Sur la question de l’hypertension, on constate dans la région l’absence de grande mobilisation politique pour enrayer les causes de la propagation de cette pathologie. Même si la région est signataire de la Convention-cadre de l’OMS pour la lutte antitabac, elle n’a mis en place aucun des dispositifs de lutte efficaces et éprouvés : le tabac est faiblement taxé, peu de pays possèdent un cadre législatif qui prévoit l'interdiction de fumer dans les lieux publics et seuls deux pays font apposer un avertissement sur les paquets de cigarettes (un moyen très efficace de convaincre les fumeurs de réduire leur consommation). Les normes socioculturelles et l'absence d'espaces publics restreignent la possibilité de pratiquer régulièrement une activité physique, ce qui se manifeste dans la population féminine de la région MENA par un taux d’obésité parmi les plus élevés au monde. Par ailleurs, l’insuffisance des contrôles et l’absence de données fiables compliquent la tâche des agences de la santé dans le suivi des taux de prévalence et la mise sur pied de solutions adéquates.
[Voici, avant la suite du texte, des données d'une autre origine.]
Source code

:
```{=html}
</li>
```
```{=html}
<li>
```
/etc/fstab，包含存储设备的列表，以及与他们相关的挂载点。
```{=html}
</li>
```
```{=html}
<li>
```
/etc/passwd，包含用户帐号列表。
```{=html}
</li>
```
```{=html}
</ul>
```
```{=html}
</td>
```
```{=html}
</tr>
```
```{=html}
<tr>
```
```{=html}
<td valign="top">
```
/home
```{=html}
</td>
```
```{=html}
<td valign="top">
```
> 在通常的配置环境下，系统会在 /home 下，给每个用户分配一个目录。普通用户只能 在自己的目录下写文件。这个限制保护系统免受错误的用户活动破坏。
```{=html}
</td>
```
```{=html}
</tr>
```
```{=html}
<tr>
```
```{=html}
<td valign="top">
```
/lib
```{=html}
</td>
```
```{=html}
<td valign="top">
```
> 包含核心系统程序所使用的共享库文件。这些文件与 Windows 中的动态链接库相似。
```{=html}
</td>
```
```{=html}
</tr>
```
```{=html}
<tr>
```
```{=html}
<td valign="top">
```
La médiocrité des politiques de prévention, de détection et de prise en charge de l’hypertension témoigne des nombreuses lacunes des systèmes de santé de la région MENA. Pour tenter de remédier à cette situation, la Banque mondiale redouble d'effort dans la région, en lançant une nouvelle stratégie pour l'amélioration des résultats en matière de santé, nutrition et population. Cette stratégie, qui couvre les cinq prochaines années, s’inspire des mots d'ordre du Printemps arabe et repose sur les principes « d'équité » et de « responsabilisation » qu’elle veut transposer de manière viable à la santé. La création de systèmes de soins équitables et responsables devrait contribuer à faire baisser la pression… tant sur le plan sanitaire que politique.



[1] OMS (2008), Global atlas on cardiovascular disease prevention and control, OMS Genève. Document disponible sur http://www.who.int/cardiovascular_diseases/publications/atlas_cvd/en/index.html

[2] Murray et al (2013). The Global Burden of Disease Study 2010 (édition spéciale), Lancet 380 (9859), 2053-2260. http://www.healthmetricsandevaluation.org/gbd/visualizations/gbd-arrow-diagram

[3] Abegunde et al (2007). « The burden and costs of chronic diseases in low-income and middle income countries », Lancet, 370 (9603), 1929-1938.

[4] Graziano TA, Opie LH, Weinstein MC (2006), « Cardiovascular disease prevention with a multidrug regimen in the developing world: A cost effective analysis ». Lancet, 368: 679-686.